States and cities are working to fast-track various rental assistance and eviction prevention programs and it’s important for tenants to find out what help is available to them, said Corianne Scally, a senior housing researcher with the Urban Institute. Scally said that while landlords can be demonized for demanding rent, they also have bills to pay to keep their property in livable condition.

“More than half of all rental units are owned by individual owners, kind of small mom-and-pop establishments, that might operate on narrow profit margins. … We need those landlords to stay open,” Scally said. “We were already experiencing a supply shortage before the pandemic. I’m afraid that shortage is getting worse, particularly at the lower income spectrum.”

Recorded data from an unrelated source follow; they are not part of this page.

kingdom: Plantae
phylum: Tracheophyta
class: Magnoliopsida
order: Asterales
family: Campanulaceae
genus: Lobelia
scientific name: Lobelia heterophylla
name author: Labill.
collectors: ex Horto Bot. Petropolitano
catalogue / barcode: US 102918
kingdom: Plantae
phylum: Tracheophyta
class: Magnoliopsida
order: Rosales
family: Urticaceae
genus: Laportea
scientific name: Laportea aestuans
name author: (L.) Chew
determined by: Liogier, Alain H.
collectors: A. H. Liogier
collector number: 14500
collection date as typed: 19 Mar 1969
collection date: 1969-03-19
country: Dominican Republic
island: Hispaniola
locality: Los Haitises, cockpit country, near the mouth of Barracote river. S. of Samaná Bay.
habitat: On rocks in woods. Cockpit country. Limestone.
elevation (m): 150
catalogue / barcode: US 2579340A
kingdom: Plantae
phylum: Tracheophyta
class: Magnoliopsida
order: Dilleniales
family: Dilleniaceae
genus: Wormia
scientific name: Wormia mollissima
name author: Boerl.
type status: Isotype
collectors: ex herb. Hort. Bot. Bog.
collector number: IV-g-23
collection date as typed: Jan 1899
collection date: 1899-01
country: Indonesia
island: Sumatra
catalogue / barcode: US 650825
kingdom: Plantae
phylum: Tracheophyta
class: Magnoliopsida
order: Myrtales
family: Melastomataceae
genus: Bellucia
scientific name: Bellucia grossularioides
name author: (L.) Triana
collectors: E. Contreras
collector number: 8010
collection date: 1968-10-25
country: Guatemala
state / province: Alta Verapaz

On Thursday, U.S. Rep. Ilhan Omar, D.-Minn., said during a news conference call with other elected officials that “families are struggling” and she predicts even more people will be unable to pay May rent. In April she introduced a bill that would cancel rent and mortgage payments while also creating relief measures for landlords and lenders.

“We constantly invest in bailing out Wall Street, we constantly invest in trying to save big corporations, this is the time where we should invest in saving American people,” Omar said. “Lives and livelihoods of people are at risk, and we have to do everything we can in order to be able to take care of them.”

During the Great Recession of 2008, which was triggered by the collapse of the mortgage industry, the focus was on reducing foreclosures and keeping people in their homes. But the COVID-19 pandemic has brought unprecedented attention to renters and making sure they and others have access to expanded unemployment benefits for at least the next several months.

Jonathan Holtzman is a Michigan-based property owner who developed and owns more than 500 rentals in Minneapolis, including a new mid-rise building downtown. At the outset of the pandemic, Holtzman instructed all staff to make personal contact with every resident to assess their financial situation.

“We don’t want them to move out, and they don’t want to move out,” he said.

Following recommendations made early last month by the Minnesota Multi-Housing Association, he and other property owners and managers have frozen rent increases and won’t assess late payments.

“We intend to work with each of the existing renters and try to understand their situation,” he said.

Abraham, who co-owns and manages about 750 rentals in the Twin Cities, said his high-contact strategy has been successful so far. His April rent collections were typical, with 80 to 85% of his renters paying on time. He expects May to be a little worse, and he is dreading what will happen in June.

That’s why he’s become a counselor to many residents, including some who are navigating a financial crisis for the first time. That includes referrals to emergency assistance, food shelves and suggestions on how to navigate an increasingly complex — and overwhelmed — unemployment benefit system.

Abraham said the situation is especially acute for the increasing number of people suffering from depression, anxiety and other mental problems.

“They’re running into barriers everywhere they go as they try to resolve this,” said Abraham. “It’s a balancing act, and we’re doing our best because it’s in everyone’s interest to navigate this together.”